He was a reticent, I could tell. He demonstrated a subtle kind of panache, a cool sort of sobriety, sitting a row above the group of chattering maestros engulfing two American girls.
Jess and I had landed in the heart of South America with little more than a touchy four wheeler, two battered suitcases and a bag of foreign coins. And finding ourselves at a local soccer match with new friends, in an exotic, mountainous village 200 miles into a thick, lush rainforest, we swore we had found paradise.
They were teaching us the rules, speaking rapidly in heightened animation. With each phrase we mimicked came an ejaculated si, si from our new friends. Phones were passed hand to hand, pics snapped absent-mindedly, and an intermittent cheer for the goalie.
Words, it became clear, were useless — unnecessary, even. We resorted to other means of communication: hand motions, gestures, a game of charades and a repeated vamos, a word that had come to encompass so many more meanings: yes. now. go. act. move. pursue. ascend. fly.
He was taller than the others and, I presumed, older. He stood apart, speaking only when probed for a translation. He knew english, and had overheard Jess and I when we assumed ourselves beneath the guise of a language barrier.
The way he knew the words both sides needed to communicate but withheld them, gave him an ascribed sort of power, an esteem among the others. Something about that, his insinuating silence, captured my intrigue. I had to make him out.
I entreated delicately: an imploring question — direct, yet subtle. He returned. It became an inquisition: a play of the cards. my draw, then his. a move and a response.
They wanted to treat us to our last night in Monteverde, they said, as we stepped away from the arena. We followed. He kickstarted his bike, calling my name. I jumped on and we flew across the bumpy road of that small, uncharted rainforest.
I could see the pull of his veins as he held the handlebars of the old motorcycle with familiarity. He weaved in and out of jungle terrain, flying past large, wet foliage and ducking beneath low-hanging bunches of bananas. I lifted my eyes to see a sky full of stars, splattered across the sky like diamonds unstrung. He eased off the gas and I brought my arms outward.
As he put on the brakes and I beheld a view that made my pulse quicken. There, at the peak of Monteverde, a panorama of a magnanimous jungle stood before me, cocooning the distant chattering of monkeys and whoops of playful birds below the settling mist. A dense, humid wilderness wild with life, with a pulse, its own heartbeat.
The top of the world, he said easily.
How loosely rang the rhythmic cadence of his tongue in the presence of his own, but here words were sparse and chosen with care, as if the telling itself would cheapen all that the silence suggested.
Words were unconfined by the jurisdiction of a definition, each infused with new meanings and connotations that challenged the mediocrity of commonplace words. Lacking access to verbal communication made it so much the more tantalizing. We were fraught with the need to share, to tell, to let loose the billowing surge of something from within.

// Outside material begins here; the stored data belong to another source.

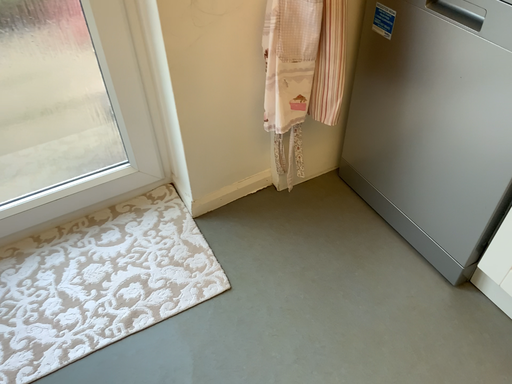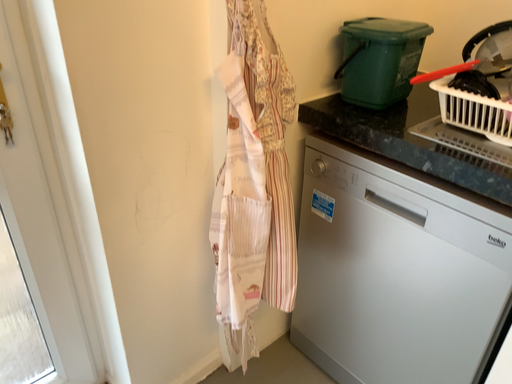
Question: How did the camera likely rotate when shooting the video?

Choices:
 (A) rotated left
 (B) rotated right

Answer: (B)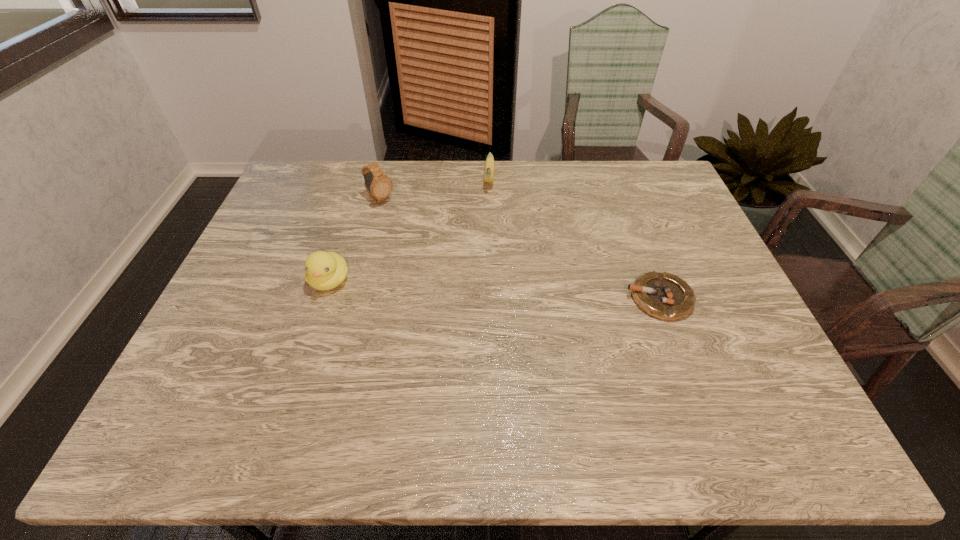
Find the location of a particular element. This screenshot has height=540, width=960. vacant region located 0.190m on the face of the watch is located at coordinates (427, 236).

Find the location of a particular element. free space located 0.130m at the stem of the third object from left to right is located at coordinates (488, 222).

This screenshot has width=960, height=540. In order to click on vacant space located 0.160m at the stem of the third object from left to right in this screenshot , I will do `click(488, 228)`.

You are a GUI agent. You are given a task and a screenshot of the screen. Output one action in this format:
    pyautogui.click(x=<x>, y=<y>)
    Task: Click on the free space located 0.190m at the stem of the third object from left to right
    
    Given the screenshot: What is the action you would take?
    pyautogui.click(x=487, y=235)

You are a GUI agent. You are given a task and a screenshot of the screen. Output one action in this format:
    pyautogui.click(x=<x>, y=<y>)
    Task: Click on the watch that is positioned at the far edge
    The width and height of the screenshot is (960, 540).
    Given the screenshot: What is the action you would take?
    pyautogui.click(x=379, y=187)

Where is `banana located at the far edge`? The width and height of the screenshot is (960, 540). banana located at the far edge is located at coordinates (489, 165).

You are a GUI agent. You are given a task and a screenshot of the screen. Output one action in this format:
    pyautogui.click(x=<x>, y=<y>)
    Task: Click on the object located at the right edge
    
    Given the screenshot: What is the action you would take?
    pyautogui.click(x=665, y=296)

In order to click on vacant space at the far edge in this screenshot , I will do `click(473, 197)`.

This screenshot has width=960, height=540. I want to click on free space at the near edge of the desktop, so click(x=665, y=364).

The width and height of the screenshot is (960, 540). In order to click on free space at the left edge in this screenshot , I will do `click(306, 230)`.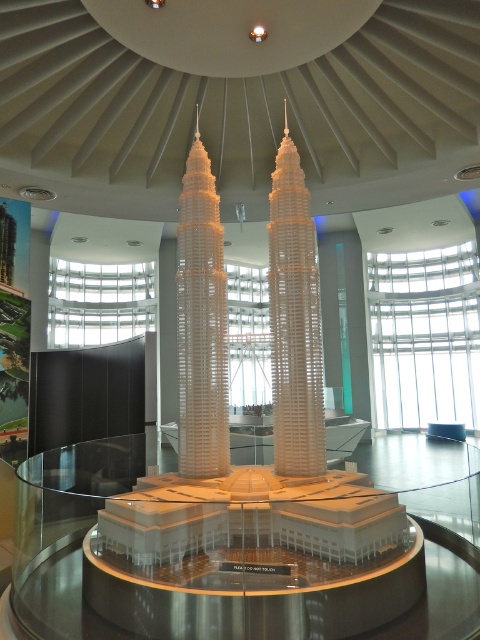
Does white plastic tower at center have a lesser width compared to white plastic building at center?

Indeed, white plastic tower at center has a lesser width compared to white plastic building at center.

Based on the photo, does white plastic tower at center appear under white plastic building at center?

No, white plastic tower at center is not below white plastic building at center.

Which is in front, point (273, 401) or point (204, 177)?

Point (273, 401) is more forward.

Identify the location of white plastic tower at center. click(x=295, y=321).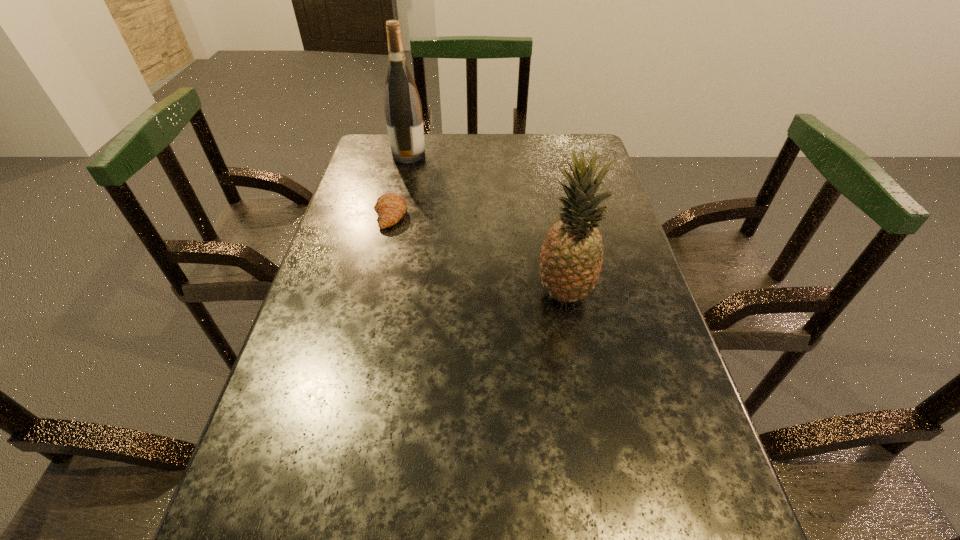
This screenshot has width=960, height=540. Identify the location of crescent roll that is at the left edge. (390, 207).

Locate an element on the screen. object present at the right edge is located at coordinates [571, 257].

Locate an element on the screen. This screenshot has height=540, width=960. object present at the far left corner is located at coordinates (403, 111).

Image resolution: width=960 pixels, height=540 pixels. Identify the location of free region at the far edge. (438, 156).

You are a GUI agent. You are given a task and a screenshot of the screen. Output one action in this format:
    pyautogui.click(x=<x>, y=<y>)
    Task: Click on the vacant space at the left edge of the desktop
    This screenshot has width=960, height=540.
    Given the screenshot: What is the action you would take?
    pyautogui.click(x=333, y=278)

The height and width of the screenshot is (540, 960). In order to click on free space at the right edge of the desktop in this screenshot , I will do `click(703, 467)`.

Image resolution: width=960 pixels, height=540 pixels. What are the coordinates of `free point at the far right corner` in the screenshot? It's located at pyautogui.click(x=551, y=136).

Where is `vacant space that is in between the pineapple and the wine bottle`? vacant space that is in between the pineapple and the wine bottle is located at coordinates (487, 224).

You are a GUI agent. You are given a task and a screenshot of the screen. Output one action in this format:
    pyautogui.click(x=<x>, y=<y>)
    Task: Click on the free space between the wine bottle and the rightmost object
    The width and height of the screenshot is (960, 540).
    Given the screenshot: What is the action you would take?
    pyautogui.click(x=487, y=224)

Locate an element on the screen. This screenshot has height=540, width=960. free space between the crescent roll and the farthest object is located at coordinates (400, 185).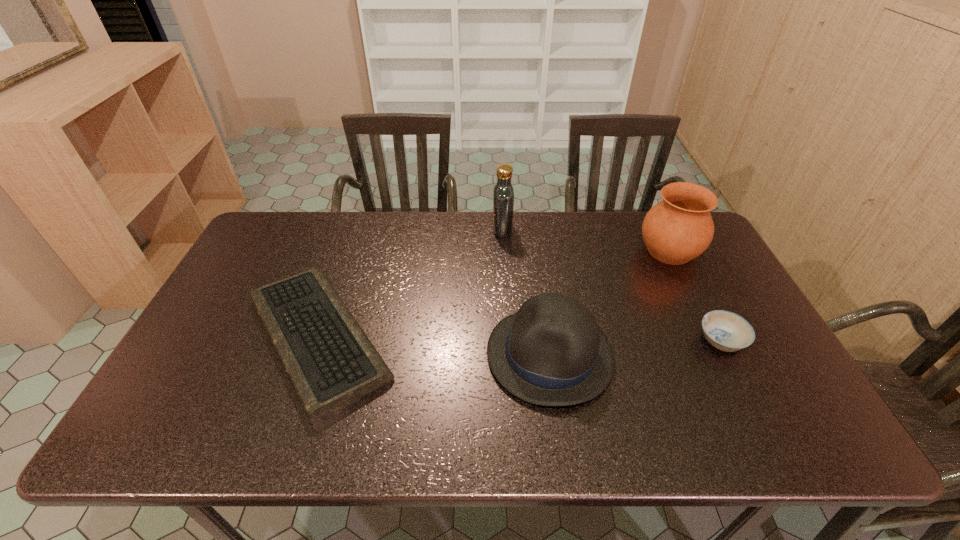
Where is `vodka`? vodka is located at coordinates (503, 193).

You are a GUI agent. You are given a task and a screenshot of the screen. Output one action in this format:
    pyautogui.click(x=<x>, y=<y>)
    Task: Click on the pottery
    The image size is (960, 540).
    Given the screenshot: What is the action you would take?
    [679, 228]

Locate an element on the screen. The image size is (960, 540). the third tallest object is located at coordinates (551, 352).

I want to click on bowl, so click(727, 331).

The height and width of the screenshot is (540, 960). In order to click on computer keyboard in this screenshot , I will do `click(330, 361)`.

The width and height of the screenshot is (960, 540). What are the coordinates of `vacant space located 0.210m on the front-facing side of the vodka` in the screenshot? It's located at (432, 228).

This screenshot has width=960, height=540. What are the coordinates of `vacant space positioned on the front-facing side of the vodka` in the screenshot? It's located at (389, 228).

Where is `vacant region located 0.400m on the front-facing side of the vodka`? Image resolution: width=960 pixels, height=540 pixels. vacant region located 0.400m on the front-facing side of the vodka is located at coordinates (377, 228).

Find the location of a particular element. The height and width of the screenshot is (540, 960). free space located on the front of the pottery is located at coordinates [731, 376].

You are a GUI agent. You are given a task and a screenshot of the screen. Output one action in this format:
    pyautogui.click(x=<x>, y=<y>)
    Task: Click on the vacant area situated 0.080m on the front-facing side of the third shortest object
    
    Given the screenshot: What is the action you would take?
    pyautogui.click(x=456, y=354)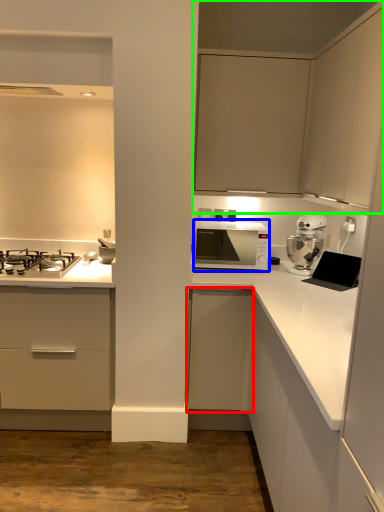
Question: Based on their relative distances, which object is nearer to cabinetry (highlighted by a red box)? Choose from microwave oven (highlighted by a blue box) and cabinetry (highlighted by a green box).

Choices:
 (A) microwave oven
 (B) cabinetry

Answer: (A)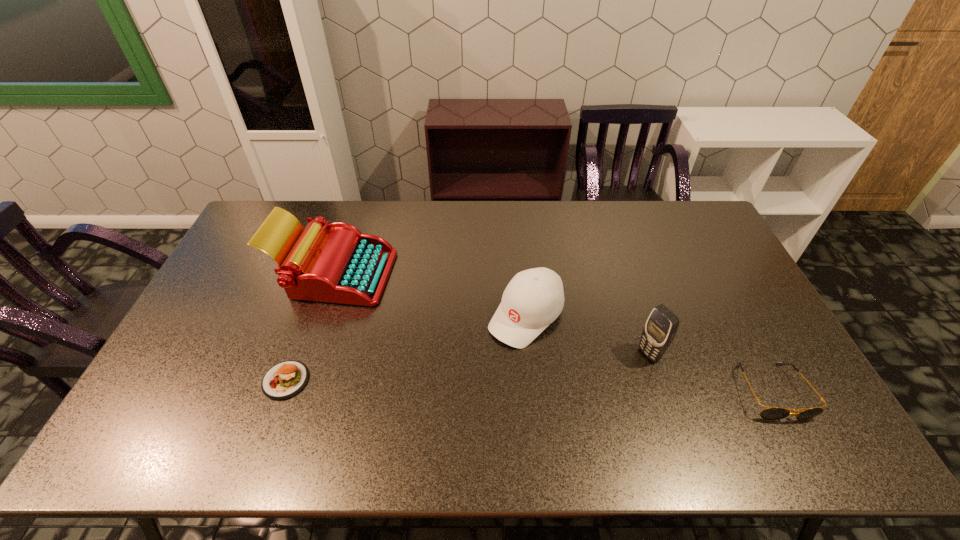
The height and width of the screenshot is (540, 960). Find the location of `object at the right edge`. object at the right edge is located at coordinates (771, 413).

Where is `object present at the near right corner`? The image size is (960, 540). object present at the near right corner is located at coordinates (771, 413).

The height and width of the screenshot is (540, 960). I want to click on vacant space at the far edge of the desktop, so click(308, 204).

You are a GUI agent. You are given a task and a screenshot of the screen. Output one action in this format:
    pyautogui.click(x=<x>, y=<y>)
    Task: Click on the vacant region at the near edge of the desktop
    The width and height of the screenshot is (960, 540).
    Given the screenshot: What is the action you would take?
    pyautogui.click(x=341, y=385)

Where is `blank space at the right edge`? The width and height of the screenshot is (960, 540). blank space at the right edge is located at coordinates (702, 279).

Locate an element on the screen. vacant space at the near left corner of the desktop is located at coordinates (158, 413).

Identify the location of vacant space at the far right corner of the desktop. (677, 202).

I want to click on empty space that is in between the third object from right to left and the second object from right to left, so click(588, 335).

Identify the location of unoccupied position between the fourth tallest object and the fourth object from left to right. (710, 373).

At what (x,y) coordinates should I click in order to perform the action: click on vacant space that's between the cellular telephone and the patty (food). Please return your answer as a coordinate pair (x, y). This screenshot has height=540, width=960. Looking at the image, I should click on (468, 367).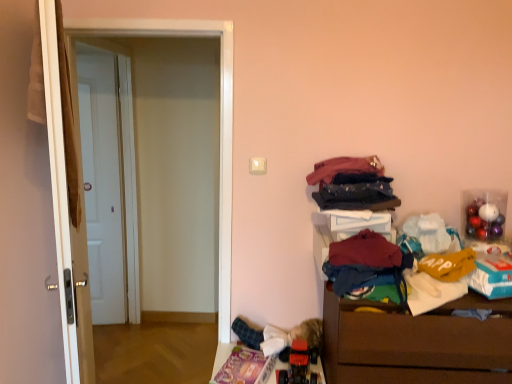
Question: From the image's perspective, is white matte door at left, the first door from the back, located beneath dark blue denim jeans at upper right, positioned as the third clothing in bottom-to-top order?

Choices:
 (A) yes
 (B) no

Answer: (A)

Question: Is white matte door at left, which appears as the 1th door when viewed from the left, touching dark blue denim jeans at upper right, which is the 1th clothing from top to bottom?

Choices:
 (A) no
 (B) yes

Answer: (A)

Question: Is white matte door at left, the second door positioned from the right, located outside dark blue denim jeans at upper right, which is the 1th clothing from top to bottom?

Choices:
 (A) no
 (B) yes

Answer: (B)

Question: Considering the relative sizes of white matte door at left, which appears as the 1th door when viewed from the left, and dark blue denim jeans at upper right, which is the 1th clothing from top to bottom, in the image provided, is white matte door at left, which appears as the 1th door when viewed from the left, thinner than dark blue denim jeans at upper right, which is the 1th clothing from top to bottom,?

Choices:
 (A) yes
 (B) no

Answer: (A)

Question: Does white matte door at left, which appears as the 1th door when viewed from the left, turn towards dark blue denim jeans at upper right, positioned as the third clothing in bottom-to-top order?

Choices:
 (A) yes
 (B) no

Answer: (B)

Question: From a real-world perspective, is white matte door at left, the first door from the back, on dark blue denim jeans at upper right, positioned as the third clothing in bottom-to-top order?

Choices:
 (A) no
 (B) yes

Answer: (A)

Question: Is dark blue fabric at upper right, the second clothing ordered from the bottom, positioned with its back to white glossy door at left, the second door when ordered from left to right?

Choices:
 (A) no
 (B) yes

Answer: (A)

Question: Is dark blue fabric at upper right, the second clothing ordered from the bottom, to the right of white glossy door at left, acting as the 1th door starting from the front, from the viewer's perspective?

Choices:
 (A) yes
 (B) no

Answer: (A)

Question: Does dark blue fabric at upper right, positioned as the 2th clothing in top-to-bottom order, appear on the left side of white glossy door at left, arranged as the second door when viewed from the back?

Choices:
 (A) no
 (B) yes

Answer: (A)

Question: From a real-world perspective, is dark blue fabric at upper right, the second clothing ordered from the bottom, physically below white glossy door at left, the second door when ordered from left to right?

Choices:
 (A) yes
 (B) no

Answer: (B)

Question: Is dark blue fabric at upper right, positioned as the 2th clothing in top-to-bottom order, located outside white glossy door at left, acting as the 1th door starting from the front?

Choices:
 (A) yes
 (B) no

Answer: (A)

Question: Is dark blue fabric at upper right, the second clothing ordered from the bottom, positioned far away from white glossy door at left, the 1th door in the right-to-left sequence?

Choices:
 (A) no
 (B) yes

Answer: (B)

Question: From the image's perspective, would you say dark red fabric at lower right, arranged as the third clothing when viewed from the top, is positioned over white glossy door at left, acting as the 1th door starting from the front?

Choices:
 (A) yes
 (B) no

Answer: (B)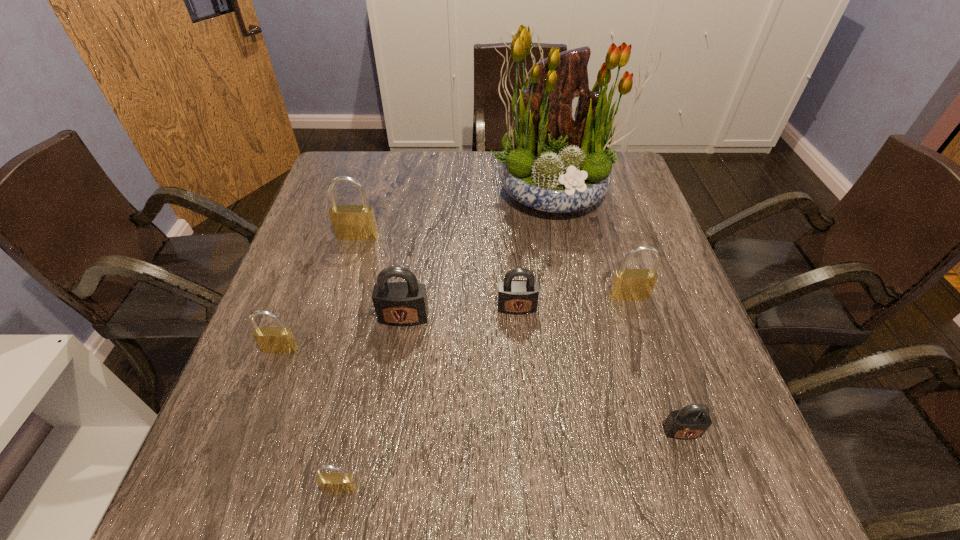
This screenshot has height=540, width=960. Find the location of `the tallest object`. the tallest object is located at coordinates (555, 162).

What are the coordinates of `flower arrangement` in the screenshot? It's located at (555, 162).

Where is `the second object from left to right`? Image resolution: width=960 pixels, height=540 pixels. the second object from left to right is located at coordinates (350, 222).

The width and height of the screenshot is (960, 540). I want to click on the tallest padlock, so click(350, 222).

Identify the location of the third nearest brass padlock. This screenshot has width=960, height=540. (628, 284).

Identify the location of the rightmost brass padlock. (628, 284).

Locate an element on the screen. the leftmost gray padlock is located at coordinates (402, 304).

The height and width of the screenshot is (540, 960). I want to click on the fifth padlock from left to right, so click(x=517, y=297).

This screenshot has width=960, height=540. Find the location of `the second gray padlock from right to left`. the second gray padlock from right to left is located at coordinates (517, 297).

At what (x,y) coordinates should I click in order to perform the action: click on the leftmost padlock. Please return your answer as a coordinate pair (x, y). Looking at the image, I should click on (279, 339).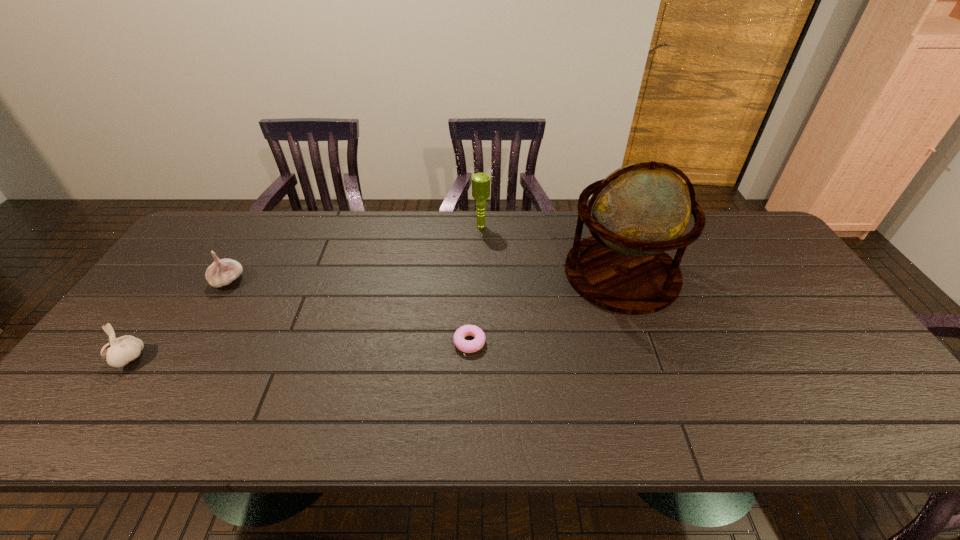
The image size is (960, 540). What are the coordinates of `vacant space that is in between the left garlic and the second object from left to right` in the screenshot? It's located at (178, 320).

At what (x,y) coordinates should I click in order to perform the action: click on vacant area between the leftmost object and the rightmost object. Please return your answer as a coordinate pair (x, y). Looking at the image, I should click on (374, 316).

Where is `unoccupied area between the right garlic and the left garlic`? This screenshot has width=960, height=540. unoccupied area between the right garlic and the left garlic is located at coordinates (178, 320).

The image size is (960, 540). I want to click on object that is the fourth closest one to the left garlic, so click(x=641, y=210).

Choose which object is the second nearest neighbor to the farthest object. Please provide its 2D coordinates. Your answer should be formatted as a tuple, i.e. [(x, y)], where the tuple contains the x and y coordinates of a point satisfying the conditions above.

[(476, 344)]

The image size is (960, 540). Identify the location of vacant space that satisfies the following two spatial constraints: 1. on the back side of the nearer garlic; 2. on the left side of the fourth shortest object. (223, 226).

I want to click on free spot that satisfies the following two spatial constraints: 1. on the front-facing side of the rightmost object; 2. on the front side of the shortest object, so click(x=646, y=343).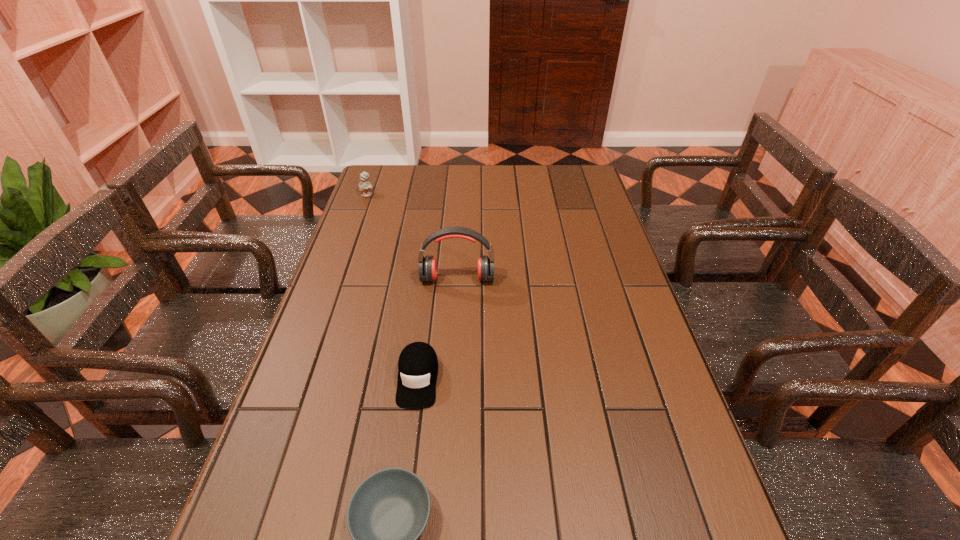
Locate an element on the screen. This screenshot has height=540, width=960. object that is at the left edge is located at coordinates (365, 186).

Image resolution: width=960 pixels, height=540 pixels. In order to click on object at the far left corner in this screenshot , I will do `click(365, 186)`.

Identify the location of vacant area at the far edge. The width and height of the screenshot is (960, 540). (536, 191).

At what (x,y) coordinates should I click in order to perform the action: click on vacant space at the left edge of the desktop. Please return your answer as a coordinate pair (x, y). Looking at the image, I should click on (352, 251).

Locate an element on the screen. vacant space at the right edge of the desktop is located at coordinates (614, 328).

This screenshot has height=540, width=960. Identify the location of free space at the far right corner of the desktop. (581, 181).

I want to click on free point between the earphone and the teddy bear, so click(x=413, y=237).

The height and width of the screenshot is (540, 960). What are the coordinates of `empty space between the leftmost object and the cap` in the screenshot? It's located at (393, 286).

Find the location of a particular element. The height and width of the screenshot is (540, 960). free spot between the second tallest object and the second shortest object is located at coordinates (393, 286).

The height and width of the screenshot is (540, 960). I want to click on vacant point located between the farthest object and the tallest object, so click(413, 237).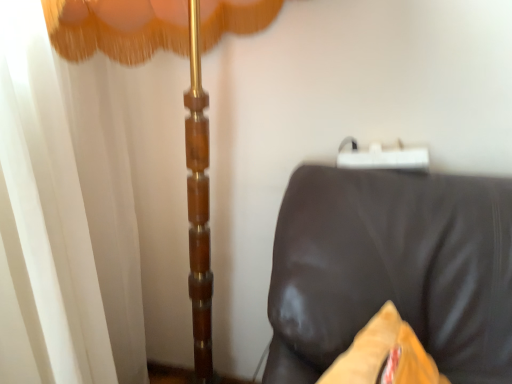
Where is `white sheer curtain at left`? This screenshot has height=384, width=512. white sheer curtain at left is located at coordinates (184, 97).

Describe the element at coordinates (184, 97) in the screenshot. The width and height of the screenshot is (512, 384). I see `white sheer curtain at left` at that location.

Identify the location of brown leather couch at lower right. Image resolution: width=512 pixels, height=384 pixels. (392, 269).

This screenshot has width=512, height=384. Describe the element at coordinates (392, 269) in the screenshot. I see `brown leather couch at lower right` at that location.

I told him I didn't want to leave this place. He said he never intends to. And there in the silence, I laughed. Then he laughed. There was no reason. No witty aphorism or comical remark to warrant it, but there we were snickering into the vast magical darkness purely as a release of uncontainable awe amid such splendor.
Perhaps the impermanence of it made it all the more magical. And I fell all over again, for not a man but a people on this night in which so much was said, but so little was spoken.